Relationship to the Unconscious Personality.
As we have seen, the numerous personalities become grouped round two types, the grandfather and Ulrich von Gerbenstein. The first produces exclusively sanctimonious religiosity and gives edifying moral precepts. The latter is, in one word, a “flapper” in whom there is nothing male except the name. We must here add from the anamnesis that at fifteen the patient was confirmed by a very bigoted clergyman, and at home she is occasionally the recipient of sanctimonious moral talks. The grandfather represents this side of her past, Gerbenstein the other half; hence the curious contrast. Here we have personified the chief characters of her past. On the one hand the sanctimonious person with a narrow education, on the other the boisterousness of a lively girl of fifteen who often overshot the mark.[1] We find both traits mixed in the patient in sharp contrast. At times she is anxious, shy, and extremely reserved; at others boisterous to a degree. She herself perceives these contradictions often most painfully. This circumstance gives us the key to the source of the two unconscious personalities. The patient is obviously seeking a middle path between the two extremes; she endeavours to repress them and strains after some ideal condition. These strainings bring her to the puberty dream of the ideal Ivenes, beside whose figure the unacknowledged trends of her character recede into the background.
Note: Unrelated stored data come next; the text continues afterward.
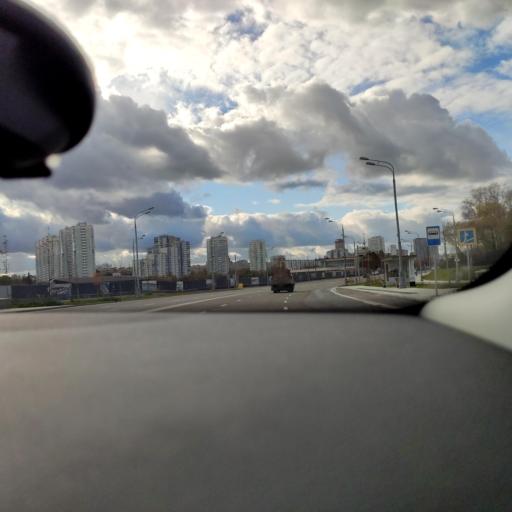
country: RU
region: Moskovskaya
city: Kozhukhovo
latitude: 55.6920
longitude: 37.6794
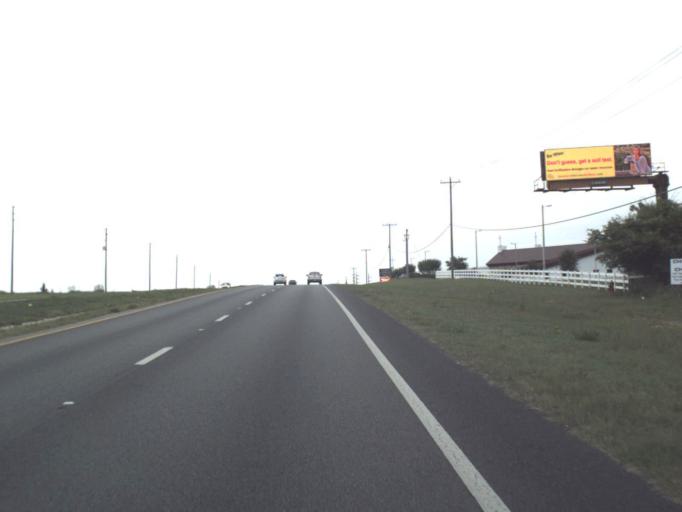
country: US
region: Florida
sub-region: Sumter County
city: The Villages
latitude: 28.9738
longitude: -81.9794
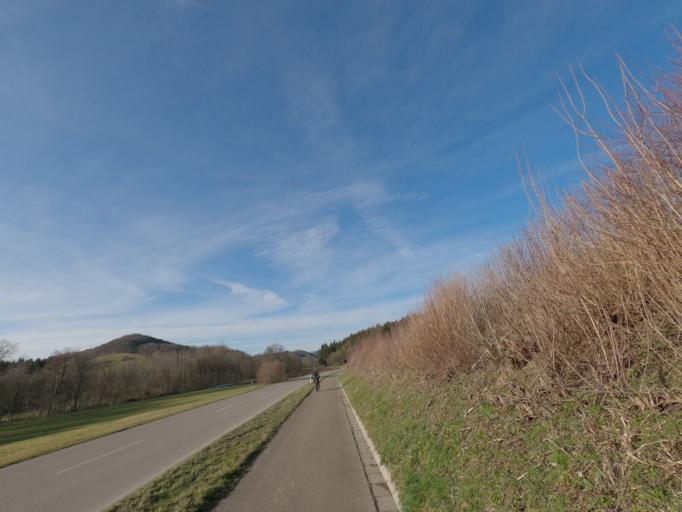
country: DE
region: Baden-Wuerttemberg
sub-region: Regierungsbezirk Stuttgart
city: Donzdorf
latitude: 48.6987
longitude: 9.8013
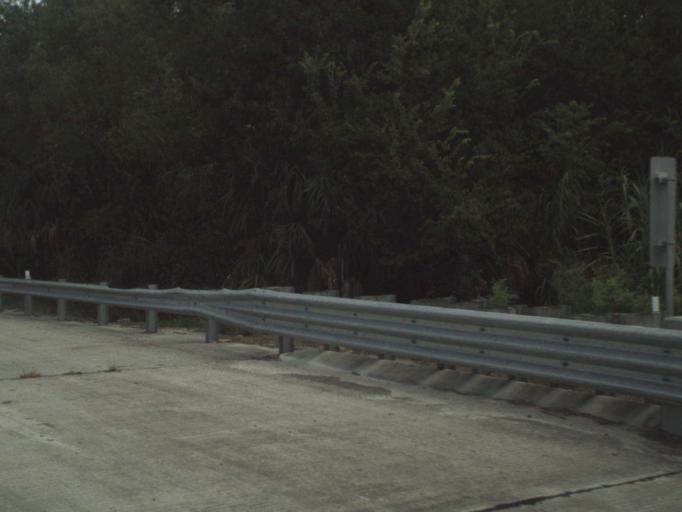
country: US
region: Florida
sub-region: Martin County
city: Indiantown
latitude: 27.0119
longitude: -80.6265
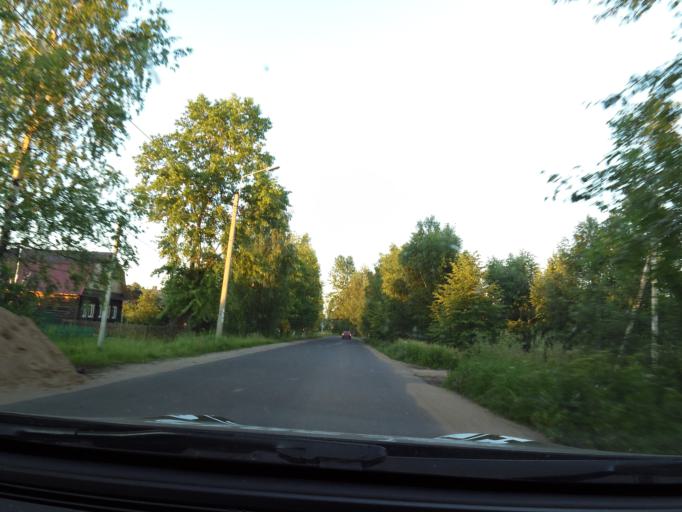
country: RU
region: Jaroslavl
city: Lyubim
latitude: 58.3568
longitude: 40.6705
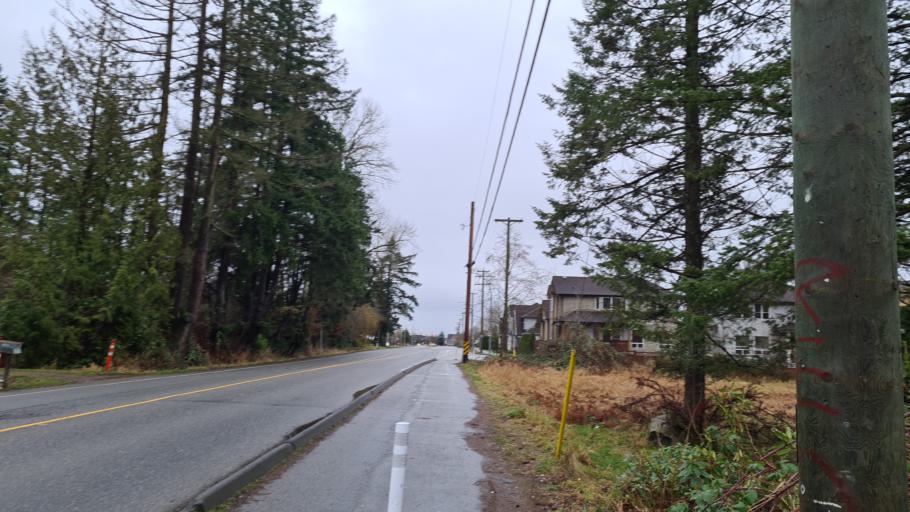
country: CA
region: British Columbia
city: Walnut Grove
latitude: 49.1376
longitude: -122.6615
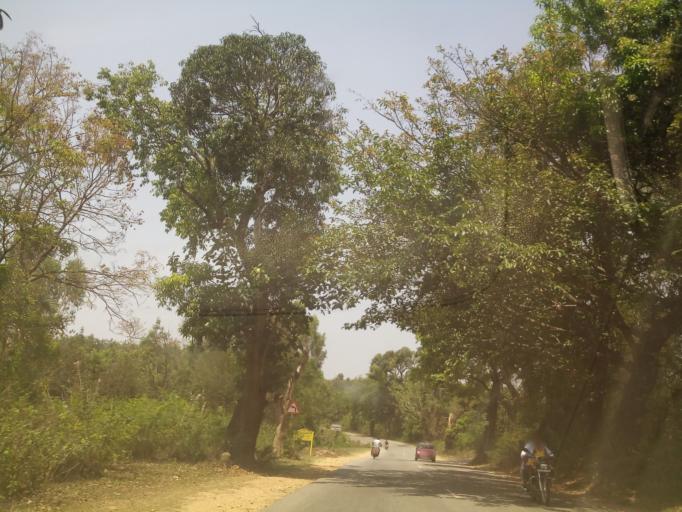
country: IN
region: Karnataka
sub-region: Hassan
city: Alur
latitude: 12.9551
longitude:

They are not lost, however, but as repressed ideas, analogous to the Ivenes idea, begin an independent existence as automatic personalities.
S. W.’s behaviour recalls vividly Freud’s[2] investigations into dreams which disclose the independent growth of repressed thoughts. We can now comprehend why the hallucinatory persons are separated from those who write and speak
- ↑ Carl Hauptmann, in his drama “Die Bergschmiede,” has made use of the objectivation of certain linked association-complexes. In this play the treasure-seeker is met on a gloomy night by a hallucination of his entire better self.